§ Task requirements
Give back only the lines from the one with "Identify the document" through the last line of the data, exactly as they appear.

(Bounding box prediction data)
Start of Block

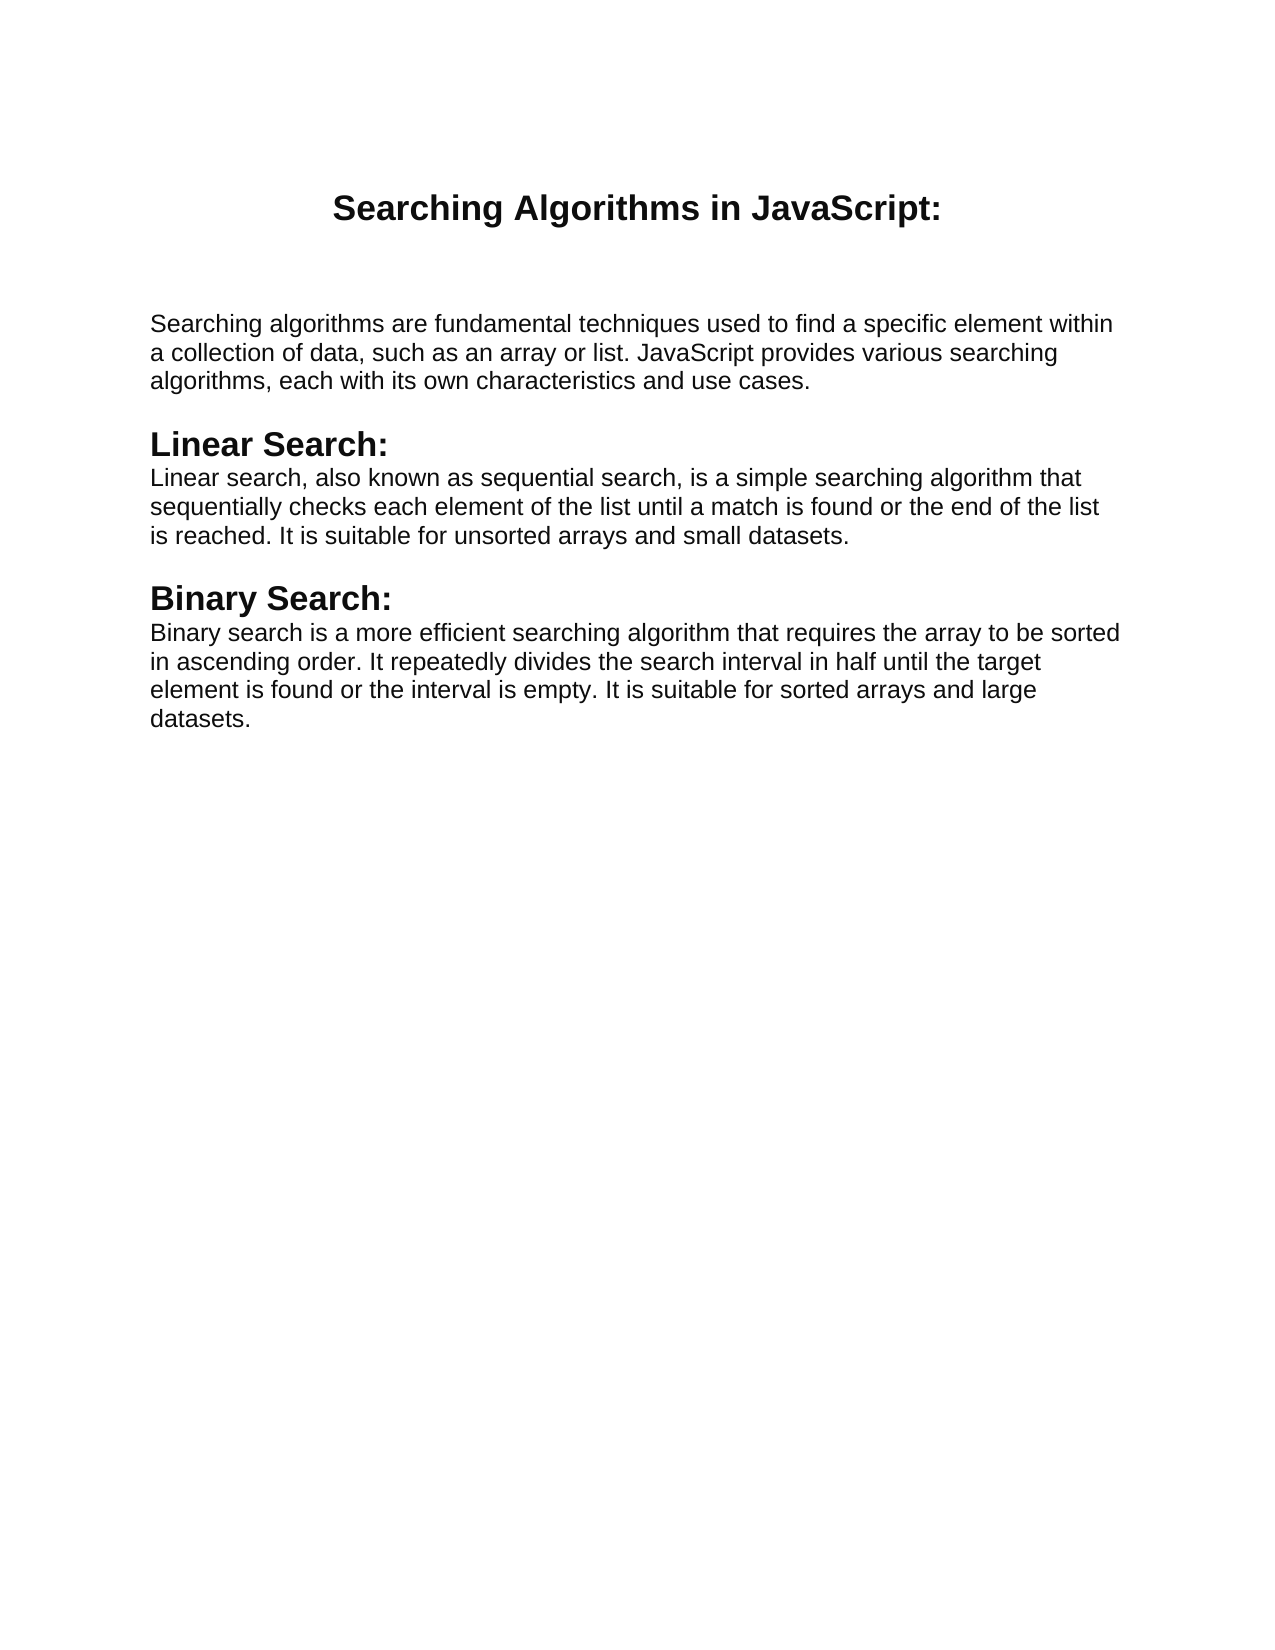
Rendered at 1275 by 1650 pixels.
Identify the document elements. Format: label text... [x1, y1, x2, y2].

text Binary search is a more efficient searching algorithm that requires the array to be sorted in ascending order. It repeatedly divides the search interval in half until the target element is found or the interval is empty. It is suitable for sorted arrays and large datasets. [150, 618, 1125, 733]
text Linear search, also known as sequential search, is a simple searching algorithm that sequentially checks each element of the list until a match is found or the end of the list is reached. It is suitable for unsorted arrays and small datasets. [150, 463, 1125, 550]
text Binary Search: [150, 578, 1125, 618]
text Searching algorithms are fundamental techniques used to find a specific element within a collection of data, such as an array or list. JavaScript provides various searching algorithms, each with its own characteristics and use cases. [150, 309, 1125, 395]
text Searching Algorithms in JavaScript: [150, 187, 1125, 228]
text Linear Search: [150, 424, 1125, 463]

End of Block

§ Solved problem
Identify the document elements. Format: label text... [x1, y1, x2, y2].

text Binary search is a more efficient searching algorithm that requires the array to be sorted in ascending order. It repeatedly divides the search interval in half until the target element is found or the interval is empty. It is suitable for sorted arrays and large datasets. [150, 618, 1125, 733]
text Linear search, also known as sequential search, is a simple searching algorithm that sequentially checks each element of the list until a match is found or the end of the list is reached. It is suitable for unsorted arrays and small datasets. [150, 463, 1125, 550]
text Binary Search: [150, 578, 1125, 618]
text Searching algorithms are fundamental techniques used to find a specific element within a collection of data, such as an array or list. JavaScript provides various searching algorithms, each with its own characteristics and use cases. [150, 309, 1125, 395]
text Searching Algorithms in JavaScript: [150, 187, 1125, 228]
text Linear Search: [150, 424, 1125, 463]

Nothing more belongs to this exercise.